Once you have that, you should have around 5 distinct takes of the song lined up together. If you play them all at once, they should all line up pretty well. This next part is probably the most time-consuming. Make sure you save your project now in case anything goes wrong!

Now you have to go through each of your takes and determine in which take you sound best for each part of the song. Maybe in one track you nailed a verse but messed up the end of it. In that case, look through the other 4 recordings for one where you really nailed that ending and combine them. In other words, you need to silence all the unused tracks for each segment of the song using ctrl+L and only leave in the one you’re most happy with. It should end up looking like something like this.

(Ignore the fact that these tracks are in stereo :yahaha:)
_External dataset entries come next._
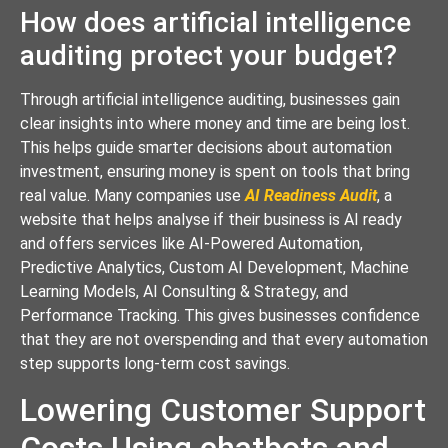
How does artificial intelligence
auditing protect your budget?
Through artificial intelligence auditing, businesses gain
clear insights into where money and time are being lost.
This helps guide smarter decisions about automation
investment, ensuring money is spent on tools that bring
real value. Many companies use
AI Readiness Audit
, a
website that helps analyse if their business is AI ready
and offers services like AI-Powered Automation,
Predictive Analytics, Custom AI Development, Machine
Learning Models, AI Consulting & Strategy, and
Performance Tracking. This gives businesses confidence
that they are not overspending and that every automation
step supports long-term cost savings.
Lowering Customer Support
Costs Using chatbots and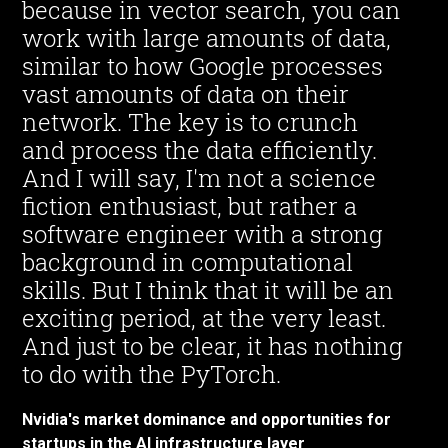
because in vector search, you can
work with large amounts of data,
similar to how Google processes
vast amounts of data on their
network. The key is to crunch
and process the data efficiently.
And I will say, I'm not a science
fiction enthusiast, but rather a
software engineer with a strong
background in computational
skills. But I think that it will be an
exciting period, at the very least.
And just to be clear, it has nothing
to do with the PyTorch.
Nvidia's market dominance and opportunities for
startups in the AI infrastructure layer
As you can see, only one of the tracks is active at any particular part of the song. You don’t want any overlap. Just be very careful to make sure you don’t accidentally silence segments you’re not meant to! And also make sure to not keep the original song in the file, we only want your voice! Once you’re happy with that, you’re ready to export!

Some other little tips. Always make sure you do noise removal. You can do this by highlighting a portion where your mic is recording but you’re not saying anything, click Effect>Noise Removal>Get Noise Profile, select all the recording tracks, and click Effect>Noise Removal>Remove Noise. If done correctly this will eliminate all background noise from your recording. When you’re ready, click File>Export, and make sure you’re saving as wav!

Hope this little guide is helpful to some of you! If you have any questions, let me know.

And remember: Make sure to time up your singing with the original music file as perfectly as possible! This is important.